Probably, I haven't defined the problem very well. I don't seem to understand what R is returning out of sapply
. I have a large dataframe of hierarchical data. About half the columns are factors and half are numerical. I want to get a new dataframe that contains some of the factors, and sums over the numerical columns, but I want the sums to remain separated by factor levels.

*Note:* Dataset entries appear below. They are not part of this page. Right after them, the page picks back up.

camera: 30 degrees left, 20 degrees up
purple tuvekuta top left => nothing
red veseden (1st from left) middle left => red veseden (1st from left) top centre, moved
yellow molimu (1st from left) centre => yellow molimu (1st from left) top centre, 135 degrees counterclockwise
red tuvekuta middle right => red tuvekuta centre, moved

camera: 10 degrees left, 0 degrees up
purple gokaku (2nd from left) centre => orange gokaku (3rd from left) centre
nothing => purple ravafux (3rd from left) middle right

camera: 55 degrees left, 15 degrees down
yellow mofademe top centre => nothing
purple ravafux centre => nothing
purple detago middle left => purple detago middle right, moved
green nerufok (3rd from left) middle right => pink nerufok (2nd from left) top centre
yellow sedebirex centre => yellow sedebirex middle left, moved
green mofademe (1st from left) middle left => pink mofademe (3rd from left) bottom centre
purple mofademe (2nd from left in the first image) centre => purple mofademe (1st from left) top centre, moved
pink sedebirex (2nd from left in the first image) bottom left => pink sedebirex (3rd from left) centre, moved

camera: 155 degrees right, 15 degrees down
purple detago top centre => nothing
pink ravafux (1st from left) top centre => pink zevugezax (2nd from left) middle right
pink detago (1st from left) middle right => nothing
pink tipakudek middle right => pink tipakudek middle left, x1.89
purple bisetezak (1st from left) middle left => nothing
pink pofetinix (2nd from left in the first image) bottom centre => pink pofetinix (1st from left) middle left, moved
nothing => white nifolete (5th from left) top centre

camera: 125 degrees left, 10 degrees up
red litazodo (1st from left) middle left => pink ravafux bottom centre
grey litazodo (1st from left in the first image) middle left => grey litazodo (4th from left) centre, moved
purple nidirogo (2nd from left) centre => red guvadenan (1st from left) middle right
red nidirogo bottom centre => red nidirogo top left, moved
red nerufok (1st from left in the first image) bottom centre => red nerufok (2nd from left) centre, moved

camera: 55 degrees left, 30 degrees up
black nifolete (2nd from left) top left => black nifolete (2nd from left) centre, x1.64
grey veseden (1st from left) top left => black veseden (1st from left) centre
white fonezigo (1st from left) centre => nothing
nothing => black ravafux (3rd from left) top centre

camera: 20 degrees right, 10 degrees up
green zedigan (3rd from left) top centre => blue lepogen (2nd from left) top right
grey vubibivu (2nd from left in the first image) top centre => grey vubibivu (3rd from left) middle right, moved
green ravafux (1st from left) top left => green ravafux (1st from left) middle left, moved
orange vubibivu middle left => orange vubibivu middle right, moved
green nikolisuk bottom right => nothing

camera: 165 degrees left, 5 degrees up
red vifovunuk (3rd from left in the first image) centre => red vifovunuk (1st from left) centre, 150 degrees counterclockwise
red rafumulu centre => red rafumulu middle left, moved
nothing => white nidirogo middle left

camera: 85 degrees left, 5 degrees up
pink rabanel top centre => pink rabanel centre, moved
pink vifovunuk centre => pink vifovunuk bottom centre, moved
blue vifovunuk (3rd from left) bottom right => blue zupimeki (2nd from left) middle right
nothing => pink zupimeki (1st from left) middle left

For instance, from the sample data below, I'd like to make a dataframe with the state, district, branch the same, but sum the data for orders of the same type but with different colours. I'm thinking that iterative use of sapply
will do it, but I can't seem to get it to work.
sample data:
state district branch order colour number cost amount
CA central newtown shoes black 6 25.50 127.40
CA central newtown shoes brown 3 32.12 75.40
CA central newtown gloves blue 15 12.20 157.42
CA central newtown gloves black 9 8.70 65.37
CA central columbus shoes black 12 30.75 316.99
CA central columbus shoes brown 1 40.98 45.00
CA central columbus gloves blue 47 11.78 498.32
CA central columbus gloves black 23 7.60 135.50
Another job for aggregate
. Calling your data frame dat
:
aggregate(cbind(cost, amount) ~ state+district+branch+order, data=dat, FUN=sum)
## state district branch order cost amount
## 1 CA central columbus gloves 19.38 633.82
## 2 CA central newtown gloves 20.90 222.79
## 3 CA central columbus shoes 71.73 361.99
## 4 CA central newtown shoes 57.62 202.80
On the left side of the ~, cbind
is used to indicate that we want each column separately. If cost + amount
were specified, it would mean the sum here because these are numeric. On the right side of the ~, we have factors, so the + means that we are aggregating by each level of each factor.